To do:
From the records below, extract every line that contains the string "Вася", matching case exactly.

Collected data entries:
_ _ _ _ _

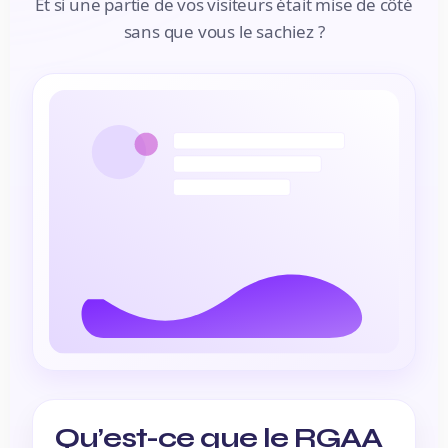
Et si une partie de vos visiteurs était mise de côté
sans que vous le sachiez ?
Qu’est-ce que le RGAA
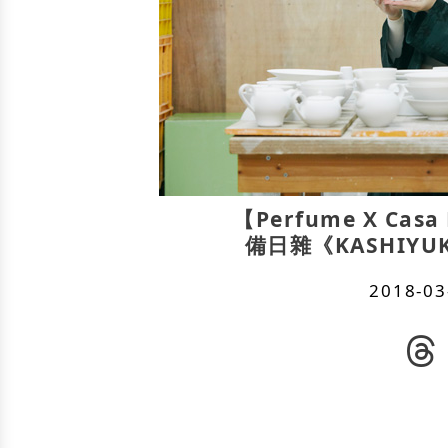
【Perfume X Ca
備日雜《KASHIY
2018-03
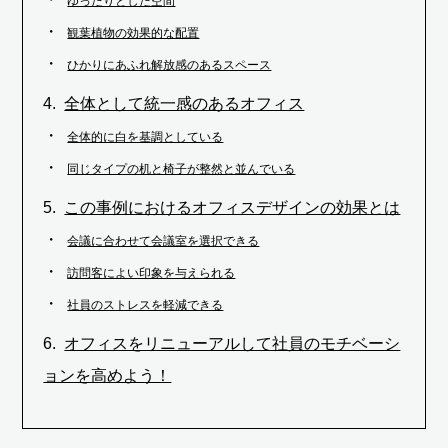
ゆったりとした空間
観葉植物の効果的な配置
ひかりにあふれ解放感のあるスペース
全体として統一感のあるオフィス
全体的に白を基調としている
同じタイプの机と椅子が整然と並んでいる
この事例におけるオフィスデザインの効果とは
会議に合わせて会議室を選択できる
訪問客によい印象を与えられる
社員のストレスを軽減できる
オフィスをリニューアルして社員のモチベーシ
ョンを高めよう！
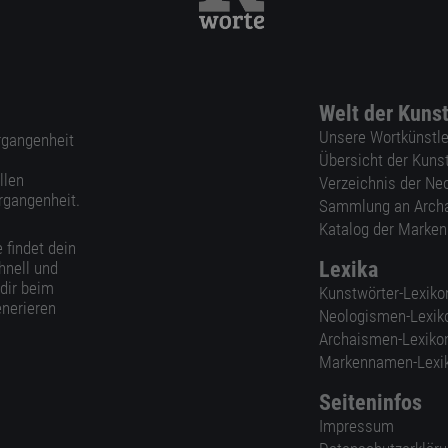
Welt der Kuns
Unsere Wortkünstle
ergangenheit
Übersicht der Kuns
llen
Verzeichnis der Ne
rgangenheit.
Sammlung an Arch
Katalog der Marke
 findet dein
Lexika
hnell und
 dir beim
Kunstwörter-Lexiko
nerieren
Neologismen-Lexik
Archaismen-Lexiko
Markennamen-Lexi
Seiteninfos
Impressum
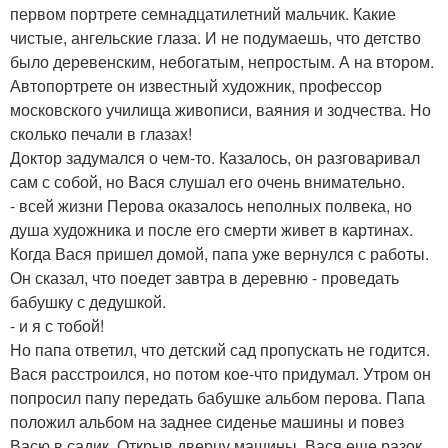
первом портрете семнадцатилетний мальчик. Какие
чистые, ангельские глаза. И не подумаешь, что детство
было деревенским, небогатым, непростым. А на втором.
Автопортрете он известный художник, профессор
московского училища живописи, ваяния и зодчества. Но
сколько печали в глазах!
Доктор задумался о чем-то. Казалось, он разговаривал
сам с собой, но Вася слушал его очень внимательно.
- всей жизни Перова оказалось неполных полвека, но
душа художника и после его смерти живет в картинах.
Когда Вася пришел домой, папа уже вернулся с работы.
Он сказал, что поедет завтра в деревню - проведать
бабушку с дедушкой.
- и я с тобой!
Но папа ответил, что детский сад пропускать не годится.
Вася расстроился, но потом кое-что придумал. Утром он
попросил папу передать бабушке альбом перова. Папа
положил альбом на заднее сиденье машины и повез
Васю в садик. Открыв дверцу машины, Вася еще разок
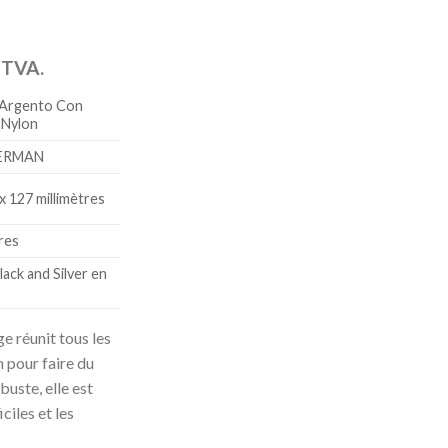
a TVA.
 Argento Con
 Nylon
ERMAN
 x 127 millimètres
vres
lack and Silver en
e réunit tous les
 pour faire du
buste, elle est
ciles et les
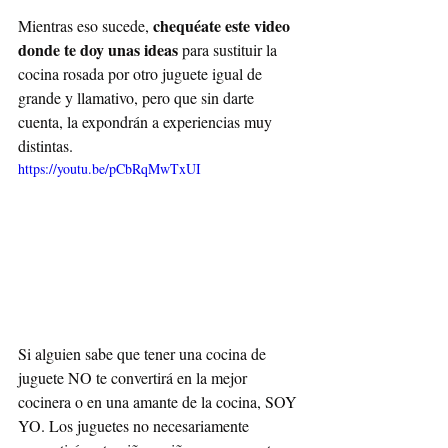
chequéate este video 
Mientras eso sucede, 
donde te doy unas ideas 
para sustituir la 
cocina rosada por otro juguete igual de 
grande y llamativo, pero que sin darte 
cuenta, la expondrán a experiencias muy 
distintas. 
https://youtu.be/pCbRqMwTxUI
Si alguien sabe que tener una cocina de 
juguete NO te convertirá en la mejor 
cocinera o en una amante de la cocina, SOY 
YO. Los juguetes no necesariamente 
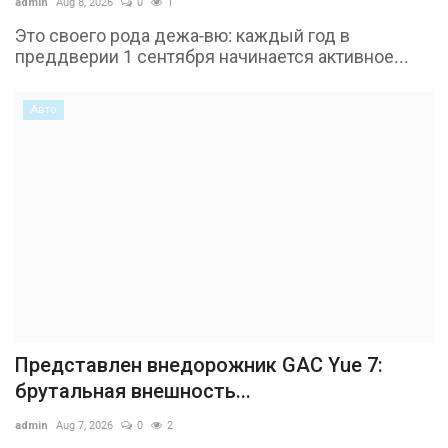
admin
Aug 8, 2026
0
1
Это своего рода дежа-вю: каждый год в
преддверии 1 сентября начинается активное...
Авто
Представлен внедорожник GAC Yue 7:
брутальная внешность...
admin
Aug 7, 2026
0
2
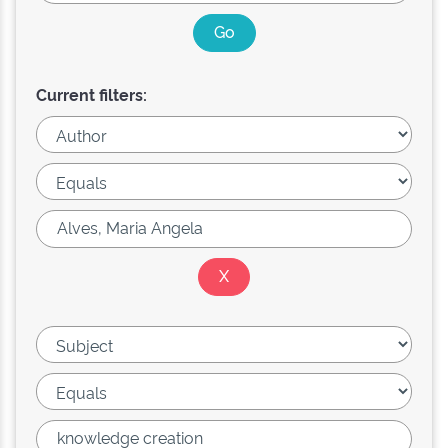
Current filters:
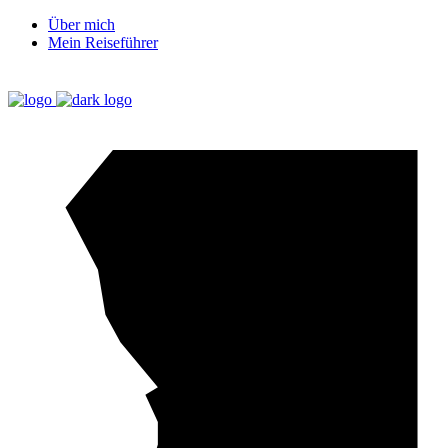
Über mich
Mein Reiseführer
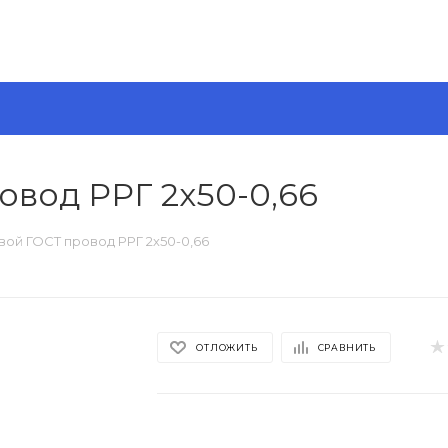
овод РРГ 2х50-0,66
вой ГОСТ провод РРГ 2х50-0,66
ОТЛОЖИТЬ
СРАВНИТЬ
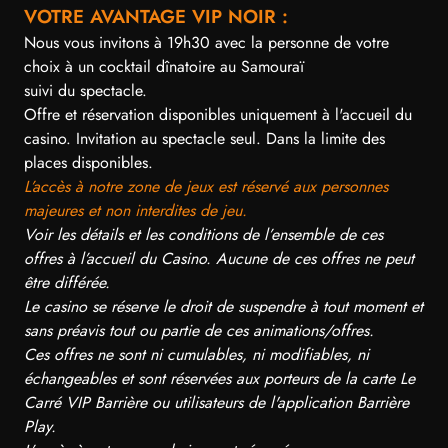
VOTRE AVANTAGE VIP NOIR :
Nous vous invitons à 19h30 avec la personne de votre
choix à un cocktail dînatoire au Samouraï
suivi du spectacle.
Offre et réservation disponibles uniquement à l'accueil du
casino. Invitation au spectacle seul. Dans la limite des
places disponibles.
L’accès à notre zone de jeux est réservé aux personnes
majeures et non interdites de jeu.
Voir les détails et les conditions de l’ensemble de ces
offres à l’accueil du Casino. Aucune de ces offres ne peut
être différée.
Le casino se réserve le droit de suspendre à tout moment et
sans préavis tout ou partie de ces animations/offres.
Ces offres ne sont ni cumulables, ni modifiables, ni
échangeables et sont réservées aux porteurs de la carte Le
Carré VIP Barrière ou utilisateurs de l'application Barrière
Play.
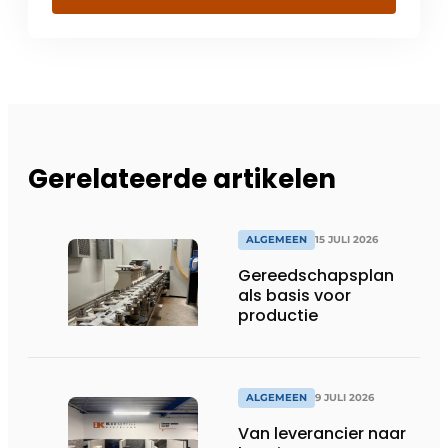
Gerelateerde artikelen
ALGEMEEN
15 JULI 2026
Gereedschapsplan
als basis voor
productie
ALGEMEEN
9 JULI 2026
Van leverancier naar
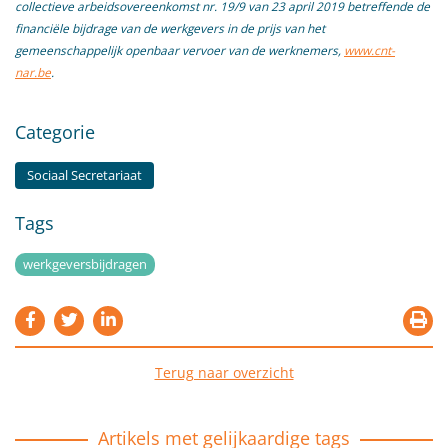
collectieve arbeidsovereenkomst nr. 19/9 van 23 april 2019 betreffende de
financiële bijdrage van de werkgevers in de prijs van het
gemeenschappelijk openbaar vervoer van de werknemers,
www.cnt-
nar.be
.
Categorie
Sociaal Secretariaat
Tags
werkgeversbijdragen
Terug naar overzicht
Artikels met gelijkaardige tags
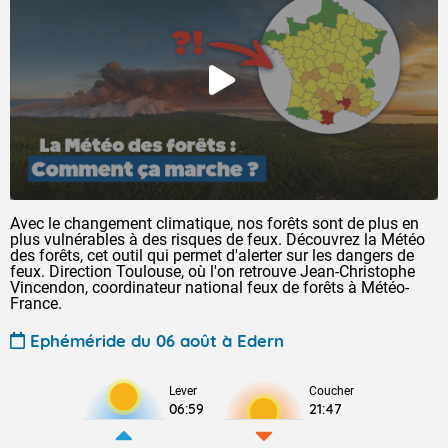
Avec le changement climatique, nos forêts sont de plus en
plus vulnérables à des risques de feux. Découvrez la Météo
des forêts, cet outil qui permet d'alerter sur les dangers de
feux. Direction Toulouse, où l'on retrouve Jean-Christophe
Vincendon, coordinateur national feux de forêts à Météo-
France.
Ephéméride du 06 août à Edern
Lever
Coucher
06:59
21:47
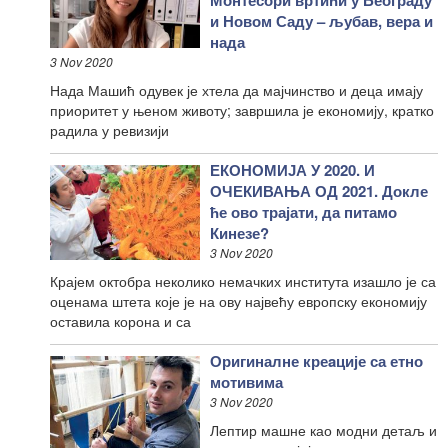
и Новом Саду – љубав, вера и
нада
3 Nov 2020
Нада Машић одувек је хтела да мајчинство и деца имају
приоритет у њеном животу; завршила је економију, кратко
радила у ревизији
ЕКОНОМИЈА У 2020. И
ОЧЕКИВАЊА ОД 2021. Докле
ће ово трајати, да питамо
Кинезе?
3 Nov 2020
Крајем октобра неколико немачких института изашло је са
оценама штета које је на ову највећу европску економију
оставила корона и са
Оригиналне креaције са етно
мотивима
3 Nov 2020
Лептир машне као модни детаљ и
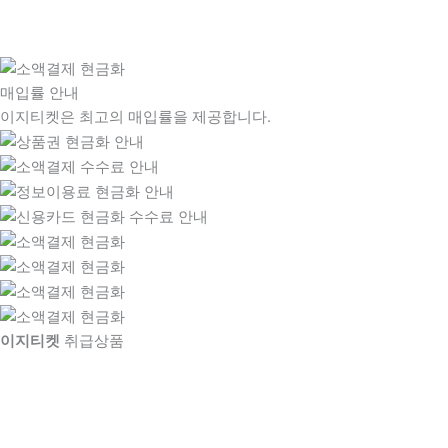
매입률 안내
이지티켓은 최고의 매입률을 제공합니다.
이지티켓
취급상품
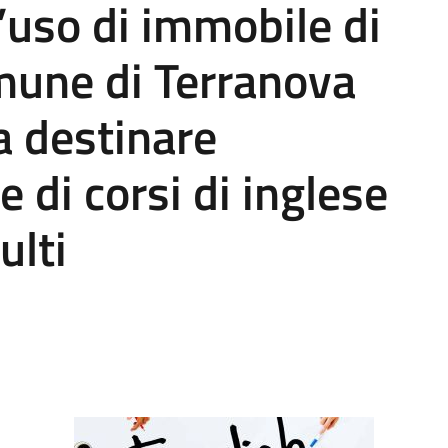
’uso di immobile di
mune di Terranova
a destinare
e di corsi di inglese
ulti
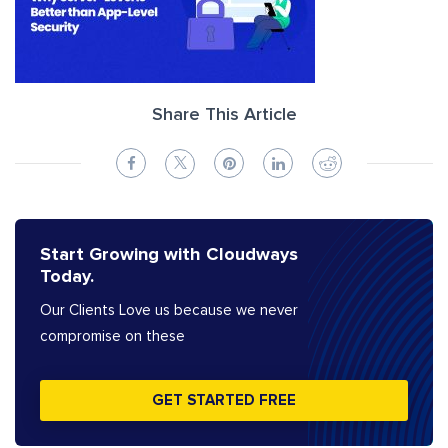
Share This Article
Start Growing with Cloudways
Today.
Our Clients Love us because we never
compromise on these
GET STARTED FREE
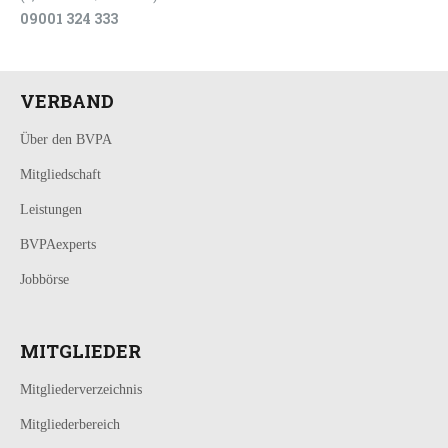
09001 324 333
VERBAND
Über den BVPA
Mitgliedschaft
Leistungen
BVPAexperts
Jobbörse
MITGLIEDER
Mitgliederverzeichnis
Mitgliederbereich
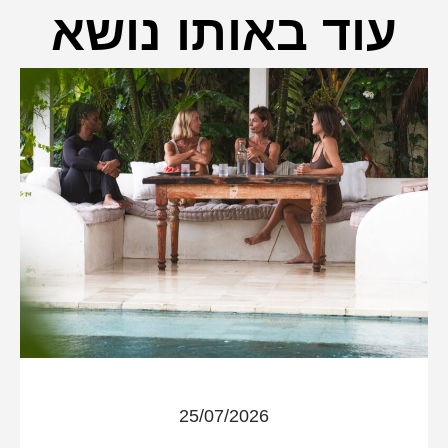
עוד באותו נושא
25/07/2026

_ _ _ _ _

Solved exercise:
сам с собой, но Вася слушал его очень внимательно.
Когда Вася пришел домой, папа уже вернулся с работы.
Вася расстроился, но потом кое-что придумал. Утром он
Васю в садик. Открыв дверцу машины, Вася еще разок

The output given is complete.